Si observamos la escena política en América Latina podemos ver el pronunciado declive que está sufriendo la democracia y sus instituciones, especialmente en el último año y medio.
Decía Karl Loewenstein que “A menos que [el poder] se ejerza dentro ciertos límites... es susceptible de transformarse en tiranía caprichosa y despotismo arbitrario”. Los límites al poder, el control del poder, es indispensable para que una democracia no sólo funcione sino que siga existiendo. Y son justamente esos límites los que están sufriendo los embates encabezados por líderes con tintes autoritarios.
Tan solo en las últimas semanas acumulamos ejemplos en cuatro países distintos, El Salvador, Argentina y México. Ejemplos que van desde la destitución de todos los Magistrados integrantes de la Sala Constitucional de la Corte Suprema de Justicia en El Salvador, orquestada por la mayoría en la Asamblea Legislativa de El Salvador hasta la extensión de mandato del Ministro Presidente de la Suprema Corte de Justicia de México, votada por el partido oficialista Morena en una clara violación a la Constitución.
Utilizando mayorías parlamentarias, electas libremente por la ciudadanía, Nayib Bukele, Alberto Fernández y Andrés Manuel López Obrador han buscado eliminar los mecanismos de control del poder y límites constitucionales que ostentan otros órganos del Estado, particularmente el Poder Judicial. Las supermayorías parlamentarias les dan a presidentes con tendencias autoritarias, el marco perfecto para buscar hacerse con el control de todas las ramas de poder del Estado.
Bajo el pretexto populista de hacer todo “por el bien del pueblo”, estos líderes junto con sus partidos oficiales, van minando poco a poco la credibilidad de los otros órganos de poder, como el judicial o los órganos constitucionales autónomos, destruyendo la independencia de la prensa y de la academia que termina por caer bajo amenaza o, peor aún, en la autocensura. Eliminando la crítica, centralizan el poder. Uno ahora sin límite ni control.

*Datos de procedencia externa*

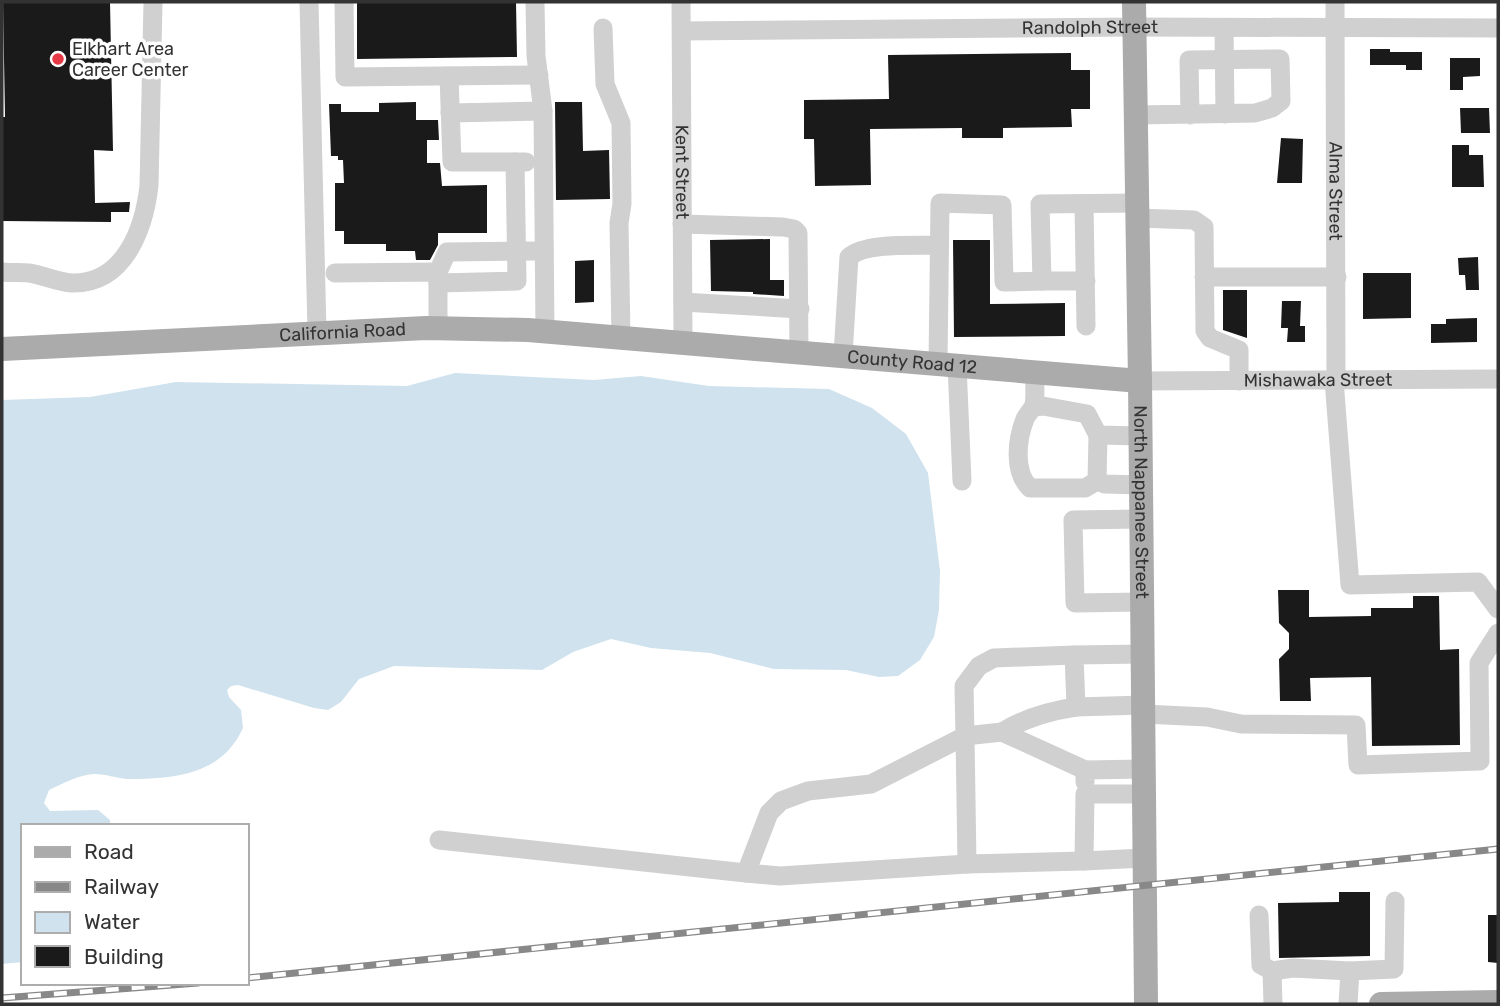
<svg xmlns="http://www.w3.org/2000/svg" width="1500" height="1006" font-family="Rubik,sans-serif">
	<style>
		.water { fill: #cfe2ee }
		.building { fill: #1a1a1a }
		.lines { fill: none; stroke-linecap: round; stroke-linejoin: round }
		.minor { stroke: #d0d0d0; stroke-width: 19 }
		.major { stroke: #ababab; stroke-width: 24 }
		.rail-casing { stroke: #888; stroke-width: 7 }
		.rail { stroke: #fff; stroke-width: 4.5; stroke-dasharray: 13; stroke-linecap: butt }
		.poi-dot { fill: #e63946; stroke: #fff; stroke-width: 2.5 }
		.labels { text-anchor: middle; stroke-width: 7; stroke-linejoin: round; paint-order: stroke }
		.street-label { font-size: 18px; fill: #333; stroke: #fff }
		.poi-label { font-size: 18px; fill: #333; stroke: #fff; text-anchor: start }
	</style>
	<rect width="100%" height="100%" fill="#fff"/>
	<path class="water" d="M455,373L594,380L641,376L709,386L829,389L872,408L906,434L928,473L940,571L939,610L934,637L920,660L898,676L879,677L846,670L774,669L710,653L651,648L611,639L573,652L542,670L394,666L359,679L341,702L328,710L314,708L238,685L231,686L227,690L229,697L241,710L243,728C222,775 174,779 127,779C116,778 106,774 95,774C80,774 62,784 49,790L44,803L50,811L98,810L110,820V826H23V962L2,964V400L90,397L176,382L407,386Z"/>
	<path class="building" d="M3,2H110L113,151L94,150L95,203L130,202L129,212H111V222L2,221V117H5Z
		M357,2H516L517,57L357,59Z
		M1370,49H1390V52H1422V70H1406V65H1370Z
		M1071,53V70H1090V109H1071L1072,127L1003,128V138H962V128L870,129L871,185L815,186L814,139H804V100L889,99L888,55Z
		M1450,58H1480V76L1463,77V90H1450Z
		M416,102V120H438L439,140H427V163H440L442,186L487,185V233H438V245L430,260H416L415,251H386V244H344V231H335V183H344L343,160H338V156H331L329,104H341V112H379V103Z
		M555,102H582L583,151L609,150L610,199L556,200Z
		M1460,108H1489L1490,133H1461Z
		M1281,138L1303,139L1302,183H1277Z
		M1452,145H1469V155H1483L1484,187H1452Z
		M770,239V280H784V296L753,294V292L711,291L710,240Z
		M953,240H990V304L1065,303V336L954,337Z
		M1478,257L1479,290H1466L1465,275H1459L1458,258Z
		M594,260V302L575,303V261Z
		M1363,273H1411V318L1363,319Z
		M1223,290H1247V338L1223,330Z
		M1282,301H1301L1300,326H1305V342H1287L1288,328H1281Z
		M1477,318V342L1431,343V324H1446V319Z
		M1278,590H1309V617L1371,616V608H1413V596H1439L1440,650L1459,649L1460,745L1372,746L1371,677L1310,678L1311,701H1280L1279,659L1289,649V633L1279,623Z
		M1339,892H1370V956L1279,958L1278,903L1339,902Z
		M1488,915H1498V963L1488,962Z"/>
	<g class="lines">
		<g class="minor">
			<path d="M309,2L317,332"/>
			<path d="M344,2L345,77L539,75"/>
			<path d="M535,2L536,56L543,111L545,331"/>
			<path id="s1" d="M681,2L683,342"/>
			<path id="s2" d="M1335,2L1336,381"/>
			<path d="M603,28L605,84L621,123L622,204L619,223L621,337"/>
			<path d="M1224,28L1225,114"/>
			<path id="s3" d="M682,31L1134,27L1498,28"/>
			<path d="M449,76L452,162H526"/>
			<path d="M450,113L543,111"/>
			<path d="M1136,115L1255,113L1272,108L1281,101L1280,59L1189,60L1190,115"/>
			<path d="M1084,204L1086,326"/>
			<path d="M1137,218L1194,220L1204,227L1205,331L1210,338L1239,350V381"/>
			<path d="M682,224L783,227L794,229L798,233L799,352"/>
			<path d="M2,272C11,273 20,272 29,273C43,275 57,282 72,283C125,284 144,228 149,186L153,2"/>
			<path d="M438,272L447,252L544,251"/>
			<path d="M335,273L438,272V328"/>
			<path d="M1204,277H1337"/>
			<path d="M1042,281H1086"/>
			<path d="M438,283L517,281L515,162"/>
			<path d="M683,302L800,309"/>
			<path d="M843,355L849,257C866,242 916,246 939,245"/>
			<path d="M938,363L940,203L1002,205L1004,282L1042,281L1040,204L1138,203"/>
			<path d="M957,365L962,481"/>
			<path d="M1035,372C1034,382 1036,396 1034,405C1032,410 1027,414 1025,419C1017,439 1013,472 1030,488H1085L1097,481L1105,484L1141,485"/>
			<path d="M1334,380L1350,585L1478,582L1498,609"/>
			<path id="s4" d="M1140,381L1498,379"/>
			<path d="M1034,407L1043,406L1087,414L1098,435L1141,436"/>
			<path d="M1097,481L1098,435"/>
			<path d="M1141,519L1073,520L1075,603L1142,602"/>
			<path d="M1143,654L1074,655L1076,707L1143,705"/>
			<path d="M1143,714L1207,717L1241,724L1356,725L1358,765L1480,761L1479,663L1498,633"/>
			<path d="M1002,732C1025,718 1049,711 1076,707"/>
			<path d="M1085,782V770L1143,769"/>
			<path d="M439,840L746,873"/>
			<path d="M1144,858L1084,861L1085,794H1144"/>
			<path d="M1084,861L967,864L965,736L1002,732L1085,770"/>
			<path d="M967,864L780,876L746,873L769,813L781,801L808,791L871,784L965,736L964,686L979,666L994,658L1074,655"/>
			<path d="M1259,915L1261,965L1272,971L1273,1004"/>
			<path d="M1272,971L1293,968L1350,971"/>
			<path d="M1348,1004L1350,971L1394,969L1395,901"/>
		</g>
		<g class="major">
			<path id="s5" d="M1134,2L1140,381L1146,1004"/>
			<path id="s6" d="M2,349L426,328L528,330L1140,381"/>
			<path d="M1381,1004L1498,1002"/>
		</g>
		<g class="rail-casing">
			<path id="rail" d="M247,978L1498,849
				M2,998L198,983"/>
		</g>
		<use href="#rail" class="rail"/>
	</g>
	<circle class="poi-dot" cx="58" cy="59" r="7"/>
	<g class="labels">
		<g class="street-label">
			<text dy="6" stroke="none"><textPath href="#s3" startOffset="408">Randolph Street</textPath></text>
			<text dy="6" stroke="none"><textPath href="#s1" startOffset="170">Kent Street</textPath></text>
			<text dy="6" stroke="none"><textPath href="#s2" startOffset="189">Alma Street</textPath></text>
			<text dy="6" stroke="none"><textPath href="#s6" startOffset="341">California Road</textPath></text>
			<text dy="6" stroke="none"><textPath href="#s6" startOffset="912">County Road 12</textPath></text>
			<text dy="6" stroke="none"><textPath href="#s4" startOffset="178">Mishawaka Street</textPath></text>
			<text dy="6" stroke="none"><textPath href="#s5" startOffset="500">North Nappanee Street</textPath></text>
		</g>
		<g class="poi-label">
			<text x="72" y="55">Elkhart Area<tspan x="72" dy="21">Career Center</tspan></text>
		</g>
	</g>
	<rect width="1500" height="1006" fill="none" stroke="#333333" stroke-width="7"/>
	<rect x="21" y="824" width="228" height="161" fill="#ffffff" stroke="#adadad" stroke-width="2"/>
	<rect x="35" y="847" width="35" height="10" fill="#ababab" stroke="#adadad" stroke-width="2"/>
	<text x="84" y="859" font-size="21" fill="#333333">Road</text>
	<rect x="35" y="882" width="35" height="10" fill="#888888" stroke="#adadad" stroke-width="2"/>
	<text x="84" y="894" font-size="21" fill="#333333">Railway</text>
	<rect x="35" y="912" width="35" height="21" fill="#cfe2ee" stroke="#adadad" stroke-width="2"/>
	<text x="84" y="929" font-size="21" fill="#333333">Water</text>
	<rect x="35" y="946" width="35" height="21" fill="#1a1a1a" stroke="#adadad" stroke-width="2"/>
	<text x="84" y="964" font-size="21" fill="#333333">Building</text>
</svg>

Sin embargo el mayor peligro para las democracias no son realmente estos sátrapas con alma de dictadores, son los propios ciudadanos dispuestos a salir a votar, nuevamente, por ellos o por sus institutos políticos. El peligro es que una buena parte de la ciudadanía siga apoyándolos y esté dispuesta a votarles conociendo su ineptitud, el desastre de sus políticas públicas, sus aires autoritarios y sus reacciones pueriles ante la crítica. El peligro es que las conocen y aún así lo defienden.
Que los ciudadanos de cualquier país estén dispuestos a votar voluntariamente por un líder autoritario, voluntariamente en contra de la democracia que es la que les garantiza su derecho de acudir y votar libremente es el mayor riesgo que enfrentan nuestros países.
Es grave que haya presidentes como Bukele, Fernández o López Obrador que sean mentirosos compulsivos, que vivan en sus fantasías y en sus delirios de grandeza. Pero es aún más grave que los electores conozcan su mitomanía, vivan su ineptitud y sean víctimas de sus malas políticas y aún así no sólo les defiendan sino que estén dispuestos a votarles nuevamente para que ellos y sus partidos se queden con el poder aunque eso traiga consecuencias nefastas para todos.
La discusión sobre la defensa de la democracia tiene que transitar por dejar de diagnosticar a los autócratas y comenzar por hacer un diagnóstico más certero de las razones que hay detrás de ese voto, uno que vaya más allá de la explicación reduccionista del “hartazgo” con la clase política y los políticos de antaño. Hasta entonces, no seremos capaces de construir opciones distintas para la ciudadanía. Mientras tanto, el tiempo de la democracia en esos países, podría estar contado.